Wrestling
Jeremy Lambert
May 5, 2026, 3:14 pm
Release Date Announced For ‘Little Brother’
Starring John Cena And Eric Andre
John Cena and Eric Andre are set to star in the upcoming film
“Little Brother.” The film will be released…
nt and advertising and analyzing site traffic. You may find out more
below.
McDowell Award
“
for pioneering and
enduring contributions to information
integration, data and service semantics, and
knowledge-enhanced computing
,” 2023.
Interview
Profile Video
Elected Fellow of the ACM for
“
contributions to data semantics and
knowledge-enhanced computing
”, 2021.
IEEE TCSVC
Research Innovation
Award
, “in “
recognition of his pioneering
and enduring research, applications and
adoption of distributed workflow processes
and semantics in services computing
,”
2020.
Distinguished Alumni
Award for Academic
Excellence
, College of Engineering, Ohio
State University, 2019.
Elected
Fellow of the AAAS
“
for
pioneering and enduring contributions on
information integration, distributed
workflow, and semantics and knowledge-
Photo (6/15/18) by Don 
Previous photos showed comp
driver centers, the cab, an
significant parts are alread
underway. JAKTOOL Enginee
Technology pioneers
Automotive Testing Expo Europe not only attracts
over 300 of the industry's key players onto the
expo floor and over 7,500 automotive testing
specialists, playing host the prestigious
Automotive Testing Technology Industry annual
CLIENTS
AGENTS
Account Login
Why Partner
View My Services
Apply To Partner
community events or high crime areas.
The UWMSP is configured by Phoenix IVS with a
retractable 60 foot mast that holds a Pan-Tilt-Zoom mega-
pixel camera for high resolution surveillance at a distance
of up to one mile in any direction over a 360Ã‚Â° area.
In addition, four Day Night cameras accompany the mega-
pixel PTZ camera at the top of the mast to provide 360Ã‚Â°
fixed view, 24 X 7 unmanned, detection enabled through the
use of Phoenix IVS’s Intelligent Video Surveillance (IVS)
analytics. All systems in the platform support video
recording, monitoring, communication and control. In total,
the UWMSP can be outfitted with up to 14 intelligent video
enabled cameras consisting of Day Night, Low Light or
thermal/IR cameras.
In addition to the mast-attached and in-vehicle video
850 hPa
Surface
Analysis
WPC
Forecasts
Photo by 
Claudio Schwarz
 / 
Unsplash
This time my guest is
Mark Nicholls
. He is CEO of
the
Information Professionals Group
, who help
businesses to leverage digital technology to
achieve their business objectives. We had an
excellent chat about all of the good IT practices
========================
WHAT THE TASK REQUIRES> Word for word, repeat the data from its first line through the line with "will be released…", including both of those lines and no others.

EXERCISE ANSWER>
Wrestling
Jeremy Lambert
May 5, 2026, 3:14 pm
Release Date Announced For ‘Little Brother’
Starring John Cena And Eric Andre
John Cena and Eric Andre are set to star in the upcoming film
“Little Brother.” The film will be released…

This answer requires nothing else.